▸ DIRECTIONS FOR THIS TASK
Lines from the one containing "KLO-167, owner: Sven -> Jorge" through the final line of the entries below: reproduce them exactly, all of them and only them.

▸ TASK MATERIAL
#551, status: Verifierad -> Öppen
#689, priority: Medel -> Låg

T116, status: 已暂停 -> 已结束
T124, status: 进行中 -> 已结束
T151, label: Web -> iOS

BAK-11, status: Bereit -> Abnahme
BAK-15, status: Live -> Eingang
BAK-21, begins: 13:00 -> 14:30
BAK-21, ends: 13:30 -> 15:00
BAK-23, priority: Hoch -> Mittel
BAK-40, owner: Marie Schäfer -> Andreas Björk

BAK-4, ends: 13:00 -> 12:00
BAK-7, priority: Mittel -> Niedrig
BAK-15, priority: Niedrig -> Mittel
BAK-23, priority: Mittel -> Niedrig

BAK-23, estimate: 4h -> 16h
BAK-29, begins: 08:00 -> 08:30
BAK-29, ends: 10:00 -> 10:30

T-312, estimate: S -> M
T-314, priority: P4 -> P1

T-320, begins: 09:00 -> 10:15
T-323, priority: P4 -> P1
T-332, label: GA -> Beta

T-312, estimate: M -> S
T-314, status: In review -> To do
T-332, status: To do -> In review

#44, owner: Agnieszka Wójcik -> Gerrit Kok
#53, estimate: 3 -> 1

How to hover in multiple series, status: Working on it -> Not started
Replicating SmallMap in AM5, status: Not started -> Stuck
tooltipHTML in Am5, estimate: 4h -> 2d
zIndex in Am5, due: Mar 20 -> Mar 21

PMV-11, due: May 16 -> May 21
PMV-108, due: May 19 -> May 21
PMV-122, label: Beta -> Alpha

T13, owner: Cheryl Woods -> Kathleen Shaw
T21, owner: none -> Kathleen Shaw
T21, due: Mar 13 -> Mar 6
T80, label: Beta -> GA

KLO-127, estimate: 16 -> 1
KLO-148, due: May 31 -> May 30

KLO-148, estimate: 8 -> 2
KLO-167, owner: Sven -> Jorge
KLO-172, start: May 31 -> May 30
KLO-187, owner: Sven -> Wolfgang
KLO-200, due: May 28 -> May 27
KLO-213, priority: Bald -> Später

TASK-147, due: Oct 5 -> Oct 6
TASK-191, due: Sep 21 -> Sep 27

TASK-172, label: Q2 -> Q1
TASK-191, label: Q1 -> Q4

▸ RESULT
KLO-167, owner: Sven -> Jorge
KLO-172, start: May 31 -> May 30
KLO-187, owner: Sven -> Wolfgang
KLO-200, due: May 28 -> May 27
KLO-213, priority: Bald -> Später

TASK-147, due: Oct 5 -> Oct 6
TASK-191, due: Sep 21 -> Sep 27

TASK-172, label: Q2 -> Q1
TASK-191, label: Q1 -> Q4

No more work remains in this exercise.